# Brand New 1998 Nissan NS18 question



## shanerain55 (Aug 10, 2010)

I am looking at buying a brand new, still in box, never ran 1998 Nissan NS18. The asking price is $1600.00 OBO. Any thoughts on if it is a good deal and also any precautions/preventative maintenance recommendations on buying a new motor that has sat up for that long? Additionally, does anyone (Brett, lol) know what the weight is on this motor for shipping? I have googled it, but have came up empty handed?

Thanks,
Shane


----------



## Brett (Jul 16, 2008)

specs from owners manual, page 6

pull the plugs and give it a small squirt of 2 stroke oil into each cylinder
then rotate the flywheel to lube the piston rings and cylinder walls.
Pull the lower unit and replace the impeller and water pump seals
if you're paranoid like I am. Grease everything again, check the lower unit
lube level, some are shipped empty to save weight.

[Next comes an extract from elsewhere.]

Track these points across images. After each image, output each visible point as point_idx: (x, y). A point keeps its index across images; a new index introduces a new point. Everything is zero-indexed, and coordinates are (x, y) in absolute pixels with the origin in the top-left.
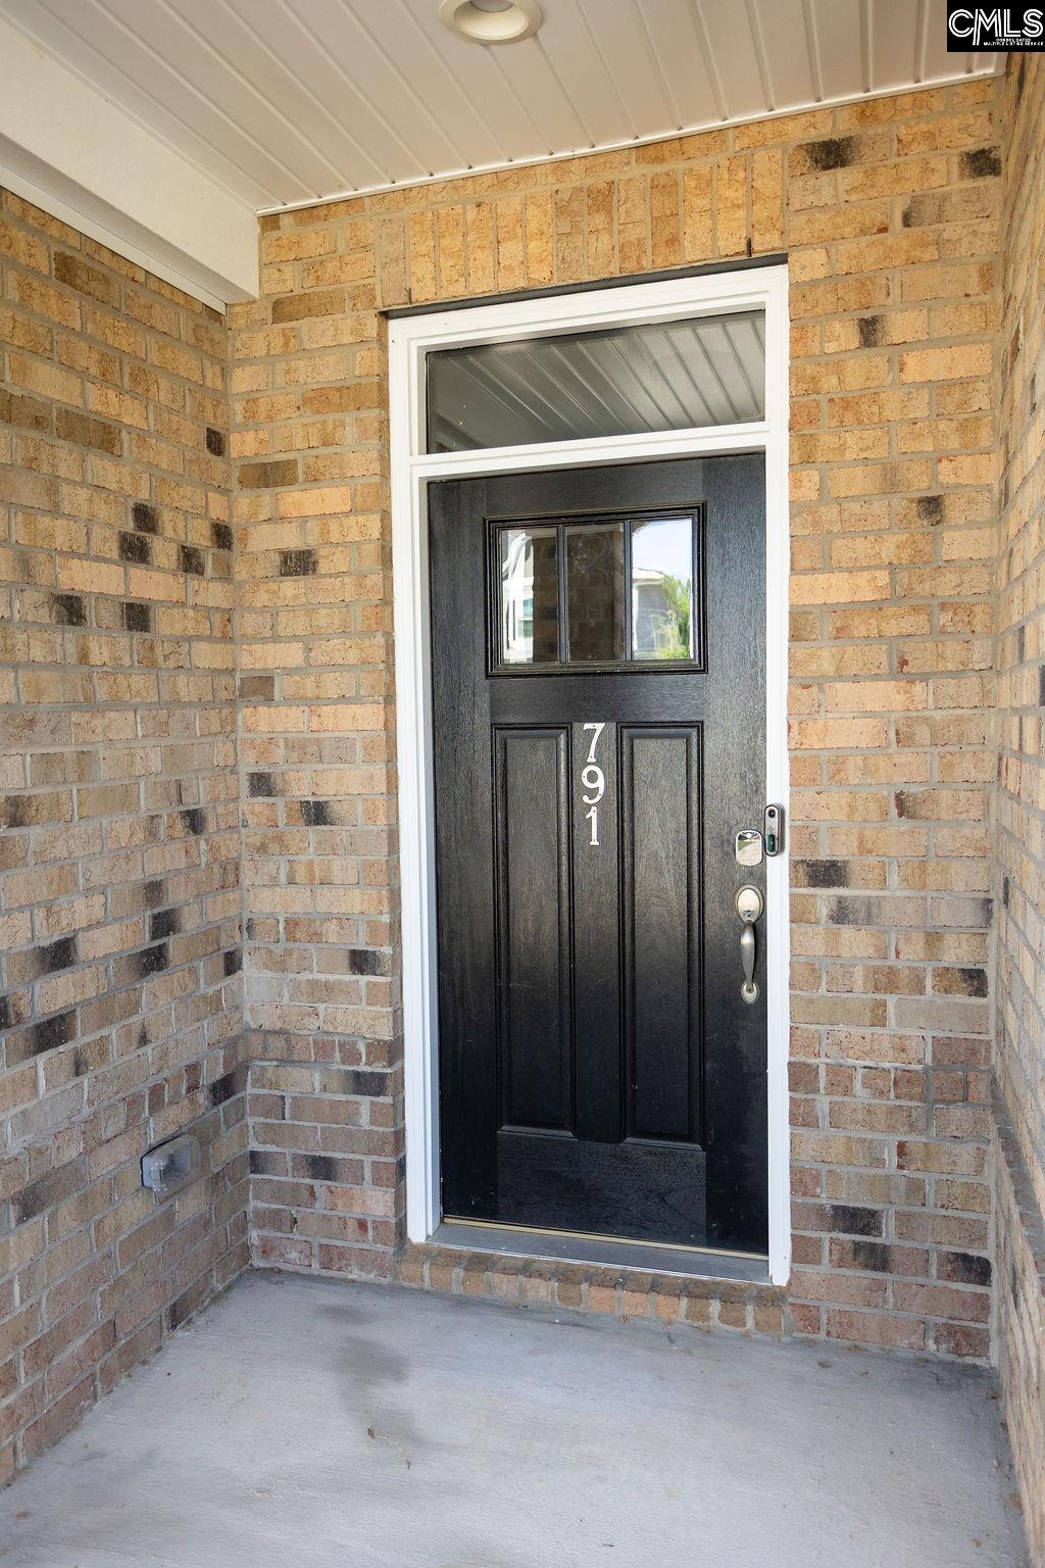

http://www.nissanmarine.com/tech_talk/pdf_files/Nis9-9B_12C_15B_18C.pdf


----------



## shanerain55 (Aug 10, 2010)

Thanks Brett! I was able to find an advertised weight of 82lbs. I currently have the same motor, but a 9.9 hp and it pushes my 13 1/2 ft skiff pretty darn good. This one should run it really well.


----------



## shanerain55 (Aug 10, 2010)

PTT. What about the price? Does this sound like a decent deal? I have also been looking at a Mercury Sea Pro 25hp, but it is $2595.00 plus $210.00 shipped to my house. Any input would be appreciated. Thanks, Shane


----------



## noeettica (Sep 23, 2007)

Here is my take ...Change the carb on the 9.9 you will have a 15  not that far off from the 18 Then go to a 10 pitch prop ... 


But the 18 is a very desirable motor ...




> Thanks Brett! I was able to find an advertised weight of 82lbs. I currently have the same motor, but a 9.9 hp and  it pushes my 13 1/2 ft skiff pretty darn good. This one should run it really well.


----------



## levip (Dec 4, 2010)

noe theres more to making a 9.9 a 15 than that, the ports are also larger ... and id be willing to bet the timing curve is slightly different also ... 

gunner id say thats a pretty good deal provided it is TRUELY "new in the box" 

ill add to what brett said that you might wanna rebuild the carb but id check running quality first...


----------